Beyfortus was first approved by the Food and Drug Administration in July, after results showed a steep reduction in hospitalizations from RSV after infants got the antibody injection. Data suggests the protection could last for at least 5 months.

While virtually all children catch RSV within their first few years of life, the virus poses a higher risk of hospitalization for babies who catch it during their earliest months of life. 

CDC survey results presented to the committee suggest 70% of parents were open to getting their newborns the antibody injections to avoid RSV. 

Unlike a traditional vaccine, which works to train the body’s own immune defenses against the virus, a shot of the antibody drug works to directly fend off the virus in the body. 

It is part of a growing roster of “long-acting” passive immunizations that can quickly offer months of protection against diseases — a key asset for babies who might be exposed to RSV during their most vulnerable first months of life. 

“Thanks to advances in biotechnology, we now have the opportunity to prevent infectious diseases with long-acting monoclonal antibodies.

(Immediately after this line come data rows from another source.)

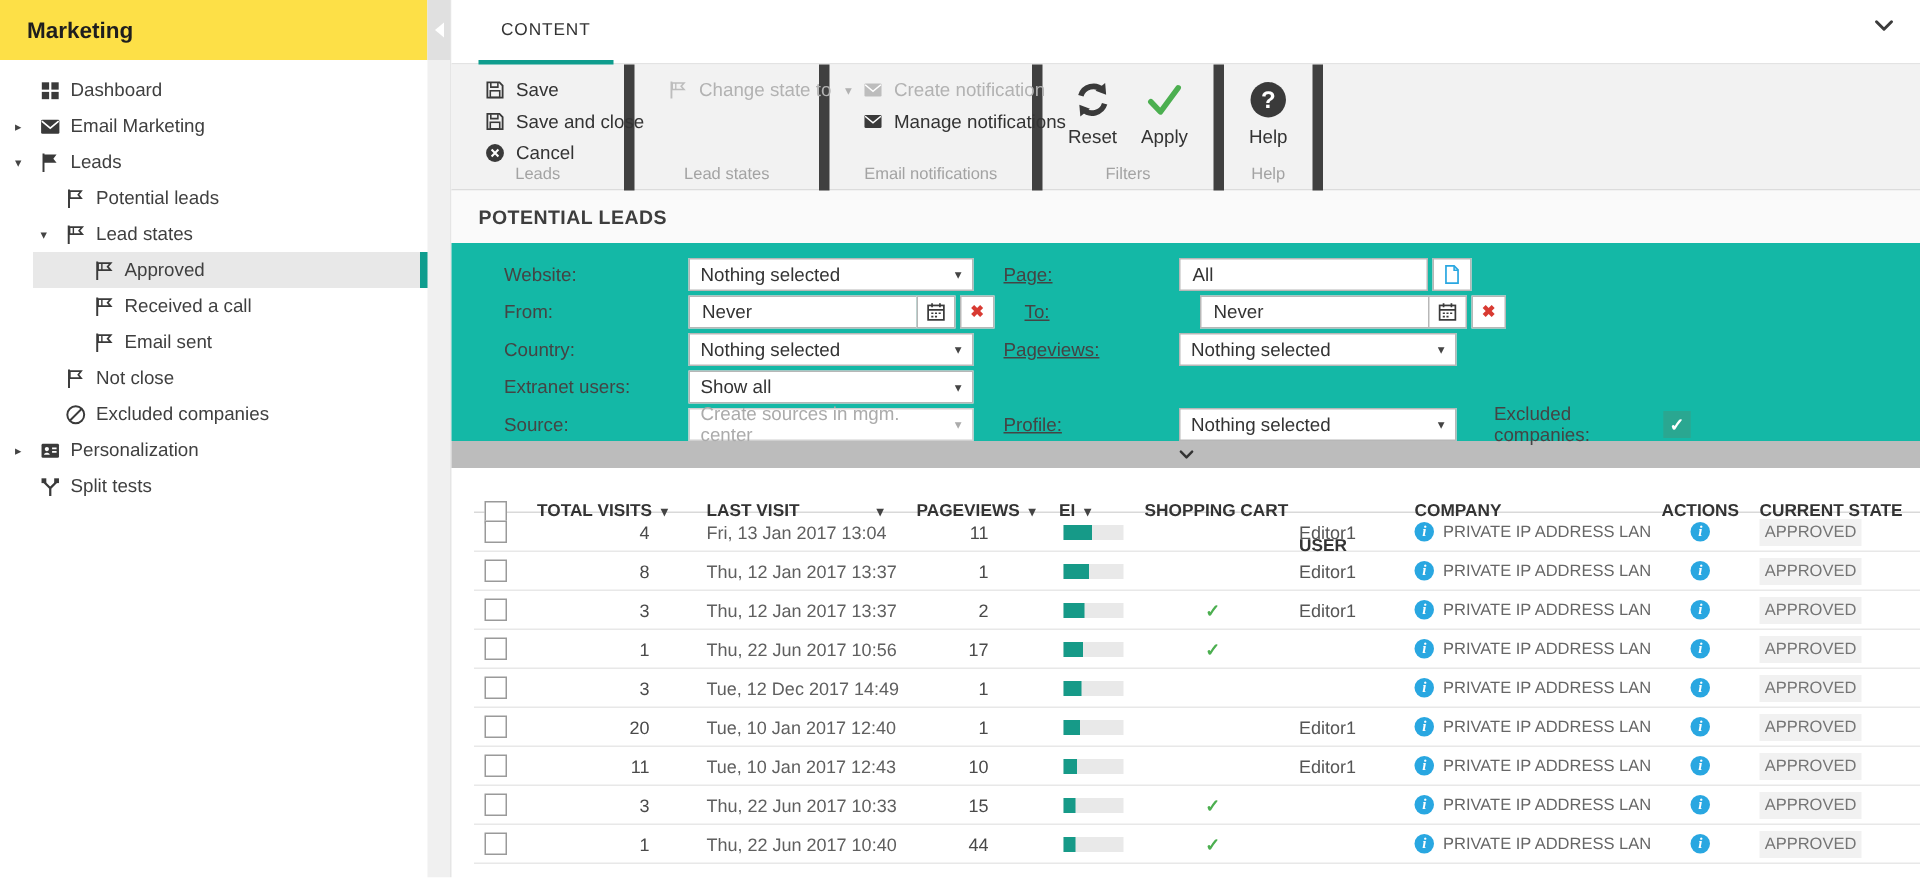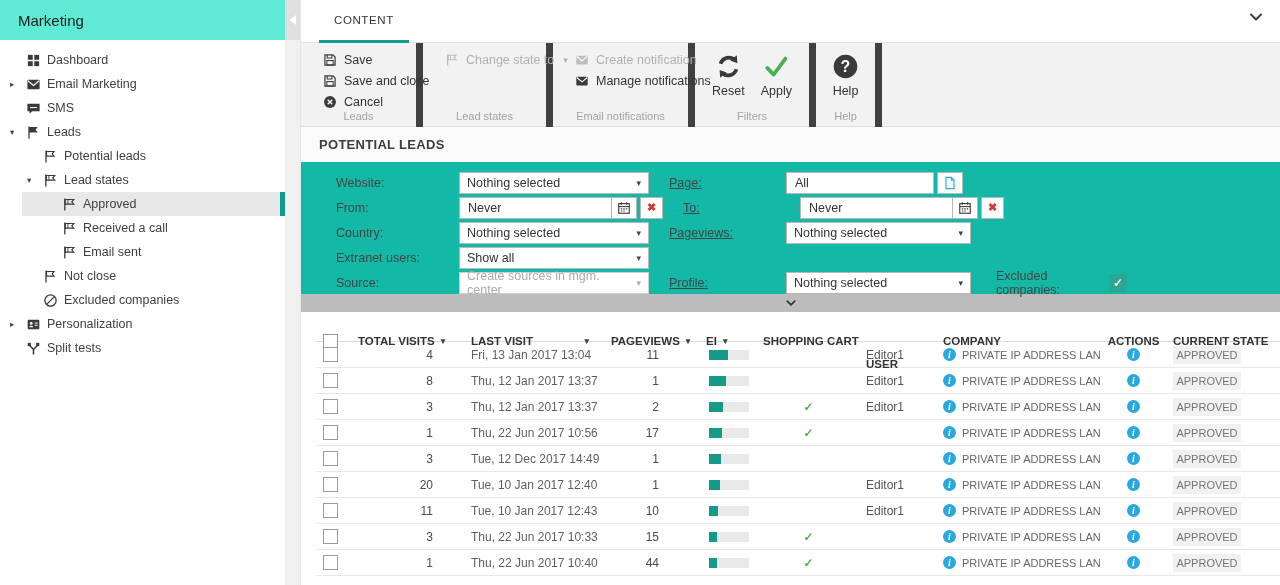--- a/index.html
+++ b/index.html
@@ -9,8 +9,8 @@
 
   
   .sidebar { width:285px; height:585px; background:#fff; flex:none; }
-  .sb-header { height:40px; background:#5eead4; display:flex; align-items:center;
-    padding-left:18px; font-size:15px; font-weight:normal; color:#1e1e1e; }
+  .sb-header { height:40px; background:#fde047; display:flex; align-items:center;
+    padding-left:18px; font-size:15px; font-weight:bold; color:#1e1e1e; }
   .tree { padding-top:8px; }
   .tree-item { height:24px; display:flex; align-items:center; font-size:12.5px;
     color:#3f3f3f; cursor:pointer; position:relative; }

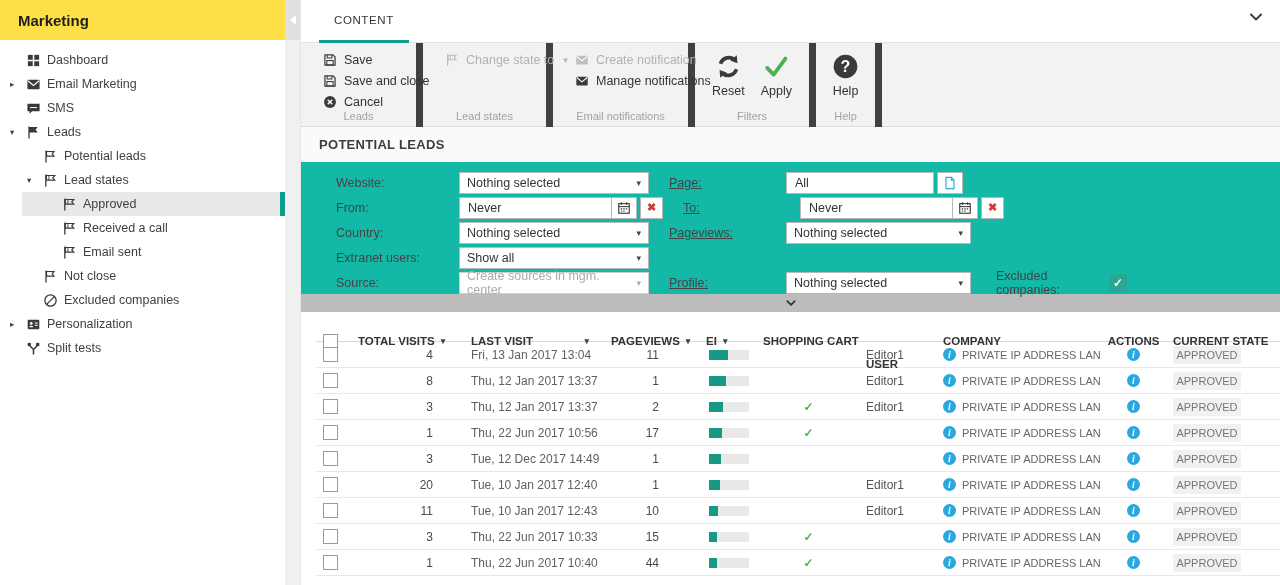--- a/index.html
+++ b/index.html
@@ -158,16 +158,6 @@
           <span>Email Marketing</span>
         </div>
         <div class="tree-item lvl0">
-          <span class="expander"></span>
-          <span class="tree-icon">
-            <svg viewBox="0 0 16 16">
-              <path d="M1.5 3h13v8H6.6L3.8 13.5V11H1.5z" fill="currentColor"></path>
-              <path d="M4.3 7h7.4" stroke="#fff" stroke-width="1.1"></path>
-            </svg>
-          </span>
-          <span>SMS</span>
-        </div>
-        <div class="tree-item lvl0">
           <span class="expander">▾</span>
           <span class="tree-icon">
             <svg viewBox="0 0 16 16">

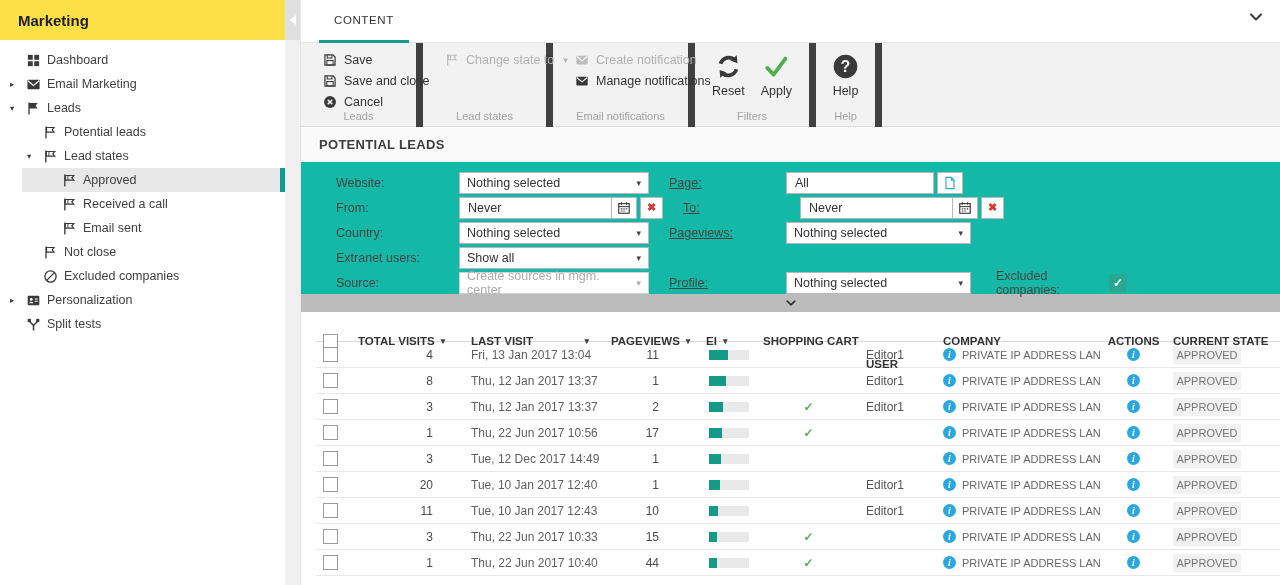--- a/index.html
+++ b/index.html
@@ -403,7 +403,7 @@
           </div>
           <span class="f-label1">Page:</span>
           <div class="dategrp">
-            <div class="date-input" style="width: 148px; border-right: 1px solid rgb(183, 183, 183);">All</div>
+            <div class="date-input" style="width: 166px; border-right: 1px solid rgb(183, 183, 183);">All</div>
             <div class="icon-btn doc-btn">
               <span class="">
                 <svg viewBox="0 0 16 16">

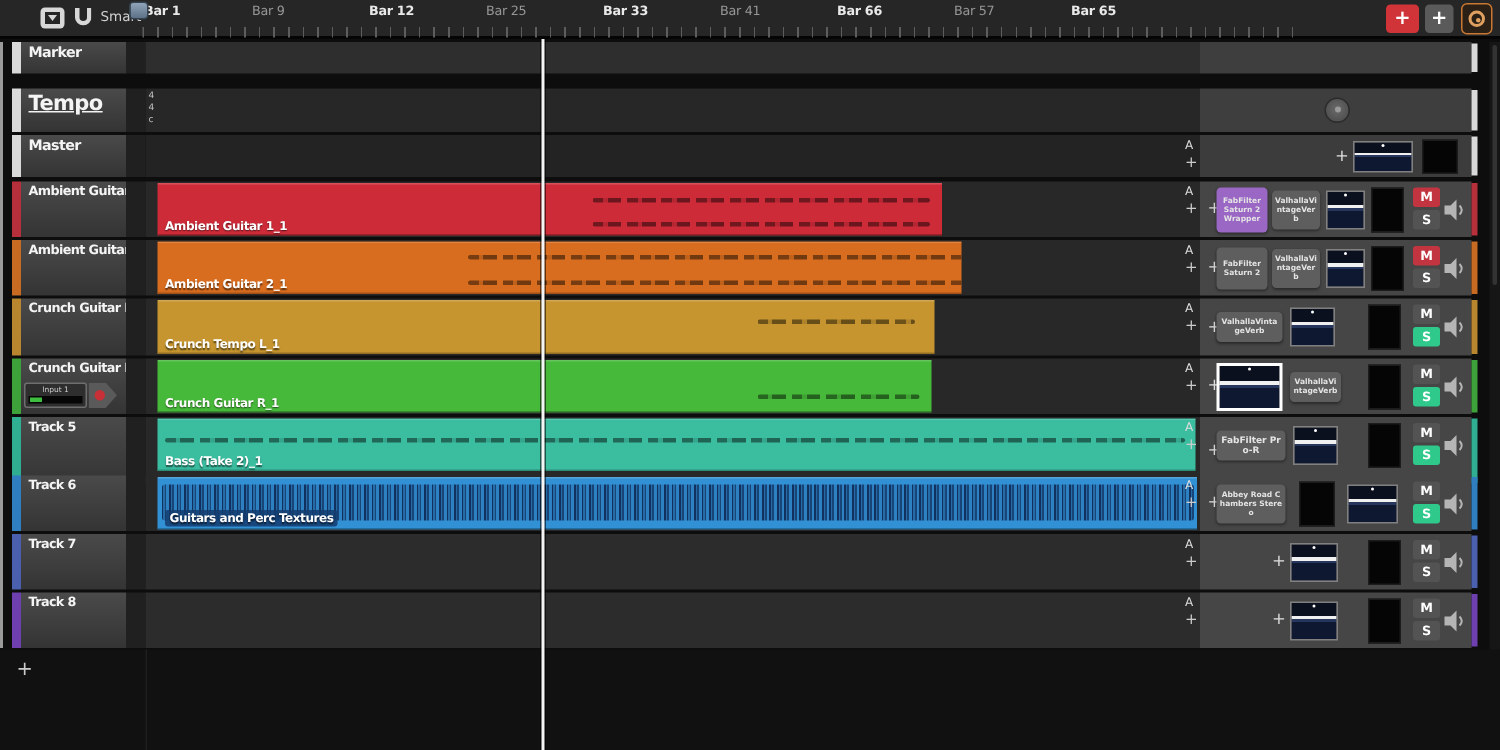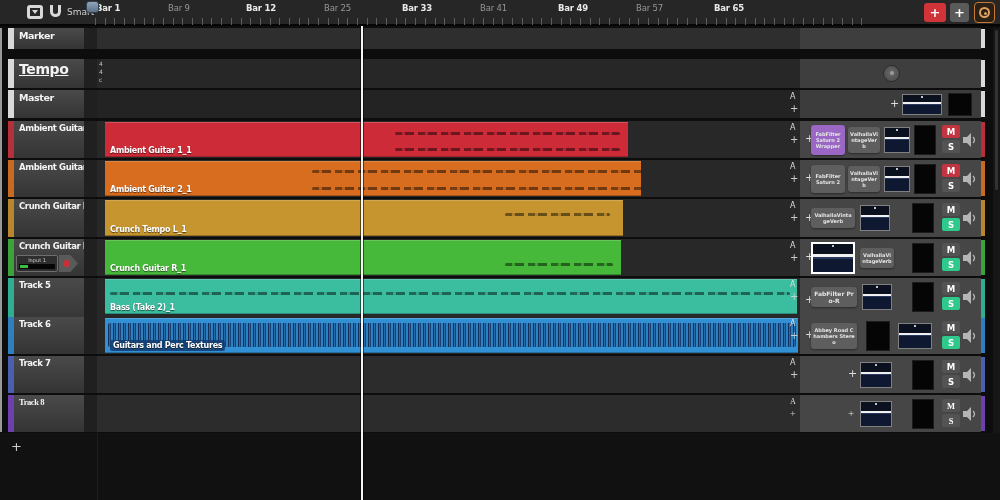--- a/index.html
+++ b/index.html
@@ -68,7 +68,7 @@
       <span class="ruler-label dim" style="left:324px;">Bar 25</span>
       <span class="ruler-label bright" style="left:402px;">Bar 33</span>
       <span class="ruler-label dim" style="left:480px;">Bar 41</span>
-      <span class="ruler-label bright" style="left:558px;">Bar 49</span>
+      <span class="ruler-label bright" style="left:558px;">Bar 66</span>
       <span class="ruler-label dim" style="left:636px;">Bar 57</span>
       <span class="ruler-label bright" style="left:714px;">Bar 65</span>
       <div id="ticks"></div>

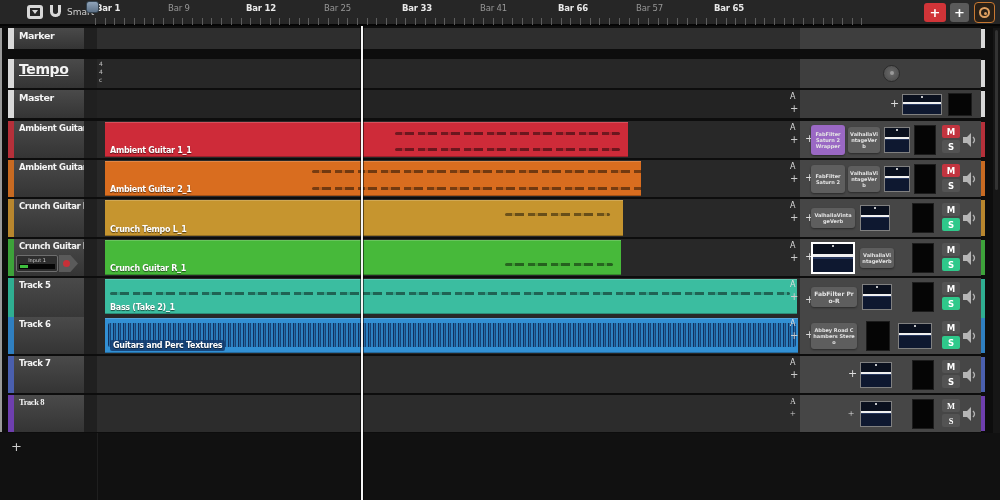--- a/index.html
+++ b/index.html
@@ -308,7 +308,7 @@
     <div class="rstrip" style="background: rgb(74, 95, 174);"></div>
   </div>
 
-  <div class="row" style="top:395px;height:38px;font-family:Liberation Serif, serif;">
+  <div class="row" style="top:395px;height:38px;">
     <div class="hstrip" style="background: rgb(110, 63, 174);"></div>
     <div class="hlabel"><span>Track 8</span></div>
     <div class="gapcol"></div>

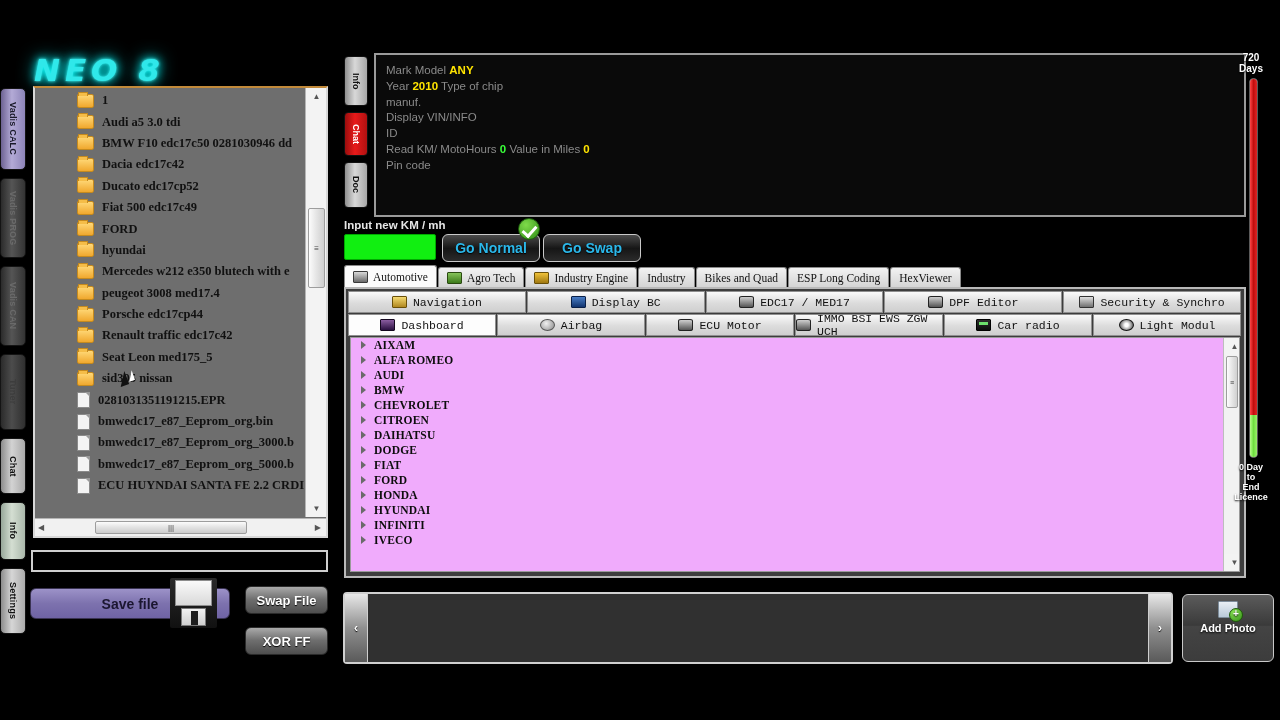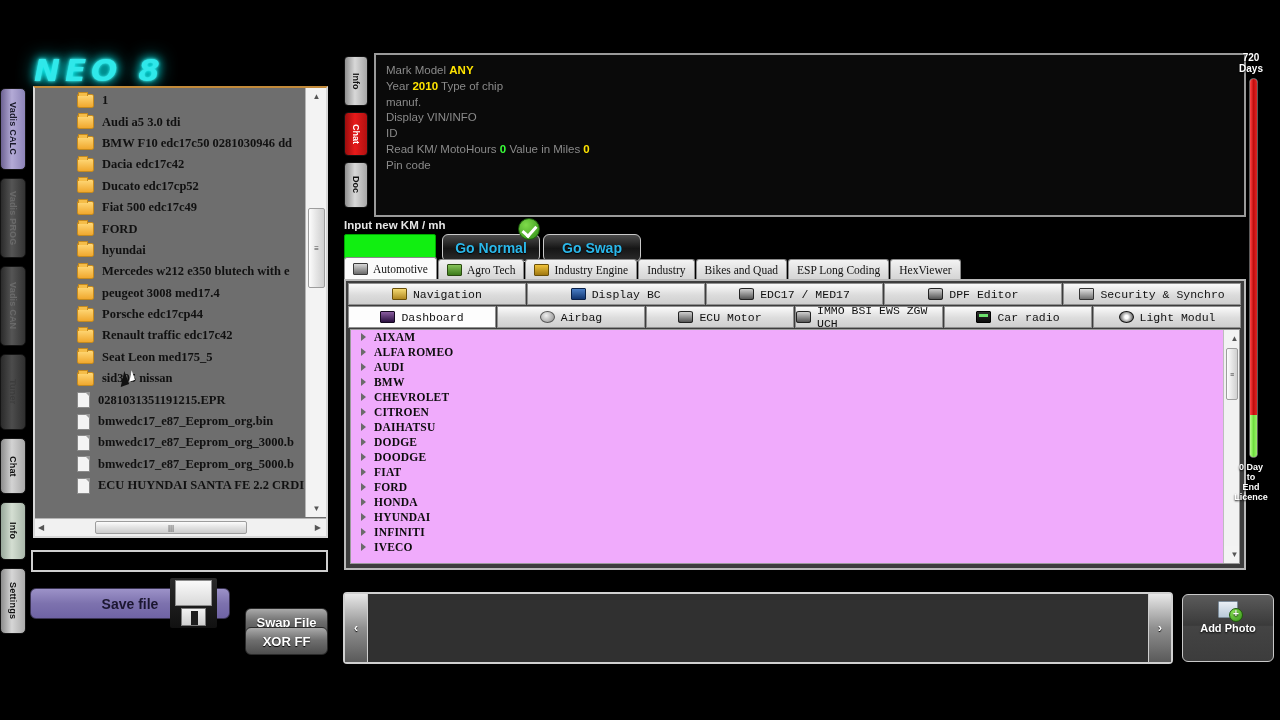--- a/index.html
+++ b/index.html
@@ -205,7 +205,7 @@
 
   
   .mainpanel {
-    position:absolute; left:344px; top:258px; width:902px; height:312px;
+    position:absolute; left:344px; top:266px; width:902px; height:312px;
   }
   .toprow { display:flex; height:22px; align-items:flex-end; }
   .toptab {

When used for passive immunization, these products can provide a level of protection similar to see to that we see with traditional vaccine, but for a limited period of time,” the CDC’s Dr. Melinda Wharton told the panel. 

This technicality has posed months of logistical challenges for public health authorities, officials outlined for the committee, as they have worked to adapt policies and systems designed for “vaccines” to cover the new antibody drug.

Similar to other shots, the CDC plans to monitor how well Beyfortus is working in the real world through its ongoing vaccine effectiveness studies. The agency has also drawn up plans to monitor reports of safety issues, as well as tracking the possibility RSV might evolve resistance.

The panel from also voted Thursday to back including Beyfortus in the federal Vaccines for Children program, guaranteeing broad access to the shots for underinsured children.

Beyfortus is also pricier than many other vaccines. Sanofi says the list price of the drug could run as much as $495 before insurance, officials said, with a discounted price of $395 for the the Vaccines for Children program. The hepatitis B vaccine, which is also given to newborns, costs less than $20 per dose.